If Frames are not removed by GC, then there must be some other thread running to clean them up. What is it? If they are cleaned by GC, then It would simply mean that if an application is runinng into GC related problems, unnecessary method calls might be a part of problem.
I hope my question is clear.
UPDATE: Another Question related to same:
class GCA {
public static void main(String a[]) {
Object obj = new Object();
}
}
As per my understanding, in above method:
obj
will be allocated on Stack Frame's local variable array. new Object()
will get allocated on Heap. obj
resides is not responsibility of GC. It will be synchronously done when method returns. new Object()
will be cleaned up by GC. Is above understanding correct ?
Since Frame is a part of Stack. Stack is a part of Non-Heap area. If GC only takes care of cleaning Heap Area, then how and when Stack frames which may or may not reside in Heap are removed from memory?
There are two views to this. One is the way the Java application sees things. Objects get allocated on the heap, but local variables (ie primitive values and references to these objects) live on the stack. In this sense, the statement you made is correct: stack frames form the stack, distinct from the heap, and thus are not subject to garbage collection.

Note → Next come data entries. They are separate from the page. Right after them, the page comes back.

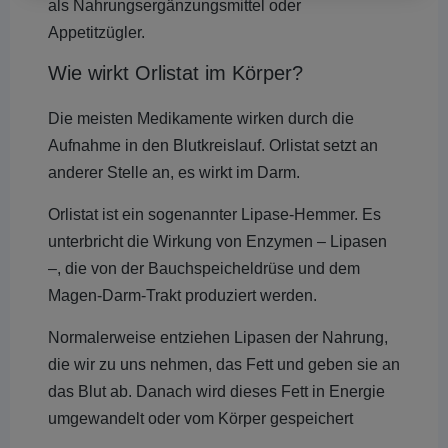
als Nahrungsergänzungsmittel oder
Appetitzügler.
Wie wirkt Orlistat im Körper?
Die meisten Medikamente wirken durch die
Aufnahme in den Blutkreislauf. Orlistat setzt an
anderer Stelle an, es wirkt im Darm.
Orlistat ist ein sogenannter Lipase-Hemmer. Es
unterbricht die Wirkung von Enzymen – Lipasen
–, die von der Bauchspeicheldrüse und dem
Magen-Darm-Trakt produziert werden.
Normalerweise entziehen Lipasen der Nahrung,
die wir zu uns nehmen, das Fett und geben sie an
das Blut ab. Danach wird dieses Fett in Energie
umgewandelt oder vom Körper gespeichert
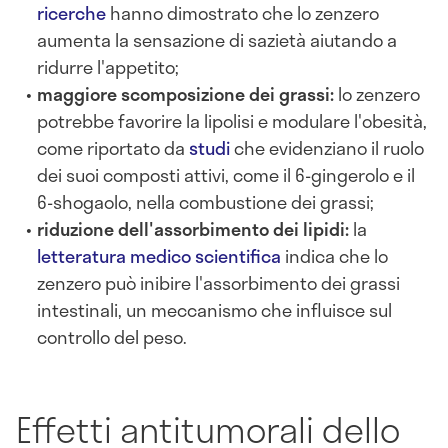
ricerche
hanno dimostrato che lo zenzero
aumenta la sensazione di sazietà aiutando a
ridurre l'appetito;
maggiore scomposizione dei grassi:
lo zenzero
potrebbe favorire la lipolisi e modulare l'obesità,
come riportato da
studi
che evidenziano il ruolo
dei suoi composti attivi, come il 6-gingerolo e il
6-shogaolo, nella combustione dei grassi;
riduzione dell'assorbimento dei lipidi:
la
letteratura medico scientifica
indica che lo
zenzero può inibire l'assorbimento dei grassi
intestinali, un meccanismo che influisce sul
controllo del peso.
Effetti antitumorali dello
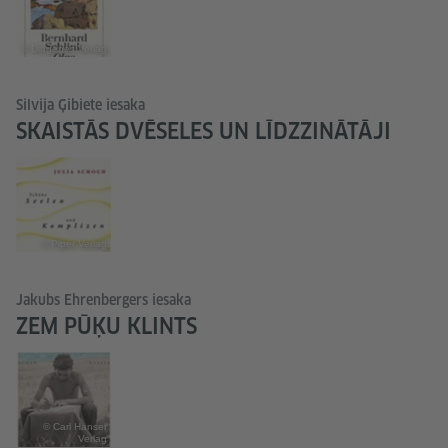
© Diogenes Verlag
Silvija Ģibiete iesaka
SKAISTĀS DVĒSELES UN LĪDZZINĀTĀJI
© Piper Verlag
Jakubs Ehrenbergers iesaka
ZEM PŪĶU KLINTS
© Carl Hanser
Verlag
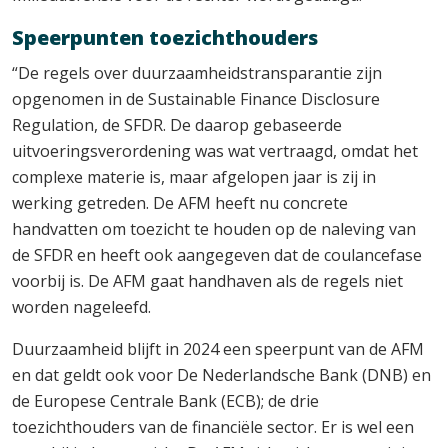
Speerpunten toezichthouders
“De regels over duurzaamheidstransparantie zijn
opgenomen in de Sustainable Finance Disclosure
Regulation, de SFDR. De daarop gebaseerde
uitvoeringsverordening was wat vertraagd, omdat het
complexe materie is, maar afgelopen jaar is zij in
werking getreden. De AFM heeft nu concrete
handvatten om toezicht te houden op de naleving van
de SFDR en heeft ook aangegeven dat de coulancefase
voorbij is. De AFM gaat handhaven als de regels niet
worden nageleefd.
Duurzaamheid blijft in 2024 een speerpunt van de AFM
en dat geldt ook voor De Nederlandsche Bank (DNB) en
de Europese Centrale Bank (ECB); de drie
toezichthouders van de financiële sector. Er is wel een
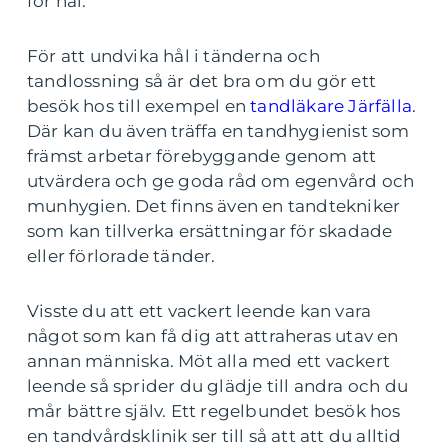
för hål.
För att undvika hål i tänderna och
tandlossning så är det bra om du gör ett
besök hos till exempel en
tandläkare Järfälla
.
Där kan du även träffa en tandhygienist som
främst arbetar förebyggande genom att
utvärdera och ge goda råd om egenvård och
munhygien. Det finns även en tandtekniker
som kan tillverka ersättningar för skadade
eller förlorade tänder.
Visste du att ett vackert leende kan vara
något som kan få dig att attraheras utav en
annan människa. Möt alla med ett vackert
leende så sprider du glädje till andra och du
mår bättre själv. Ett regelbundet besök hos
en tandvårdsklinik ser till så att att du alltid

The other view is that of the internal workings of the JVM, and its interface to the operating system. For reasons of efficiency, it might decide to place an object on a stack even if conceptually it belongs on the heap. This is for the sake of performance, after escape analysis. Likewise it might decide to keep parts of the conceptual stack in heap-allocated memory which it manages itself, instead of the native call stack the JVM itself uses. This is what the specification refers to: the JVM doesn't have to use a stack in the low level programming sense to implement the Java call stack. But even if it uses operating system heap, that is still not part of the heap subject to GC.
If Frames are not removed by GC, then there must be some other thread running to clean them up.
No. Another thread would only be required if frames were to be freed asynchronously. But freeing a stack frame is easy: as soon as a function exits, the frame can be freed, since all its data goes out of scope. Thus the thread leaving the function is responsible for that clean-up. The asynchronous GC isn't involved at all.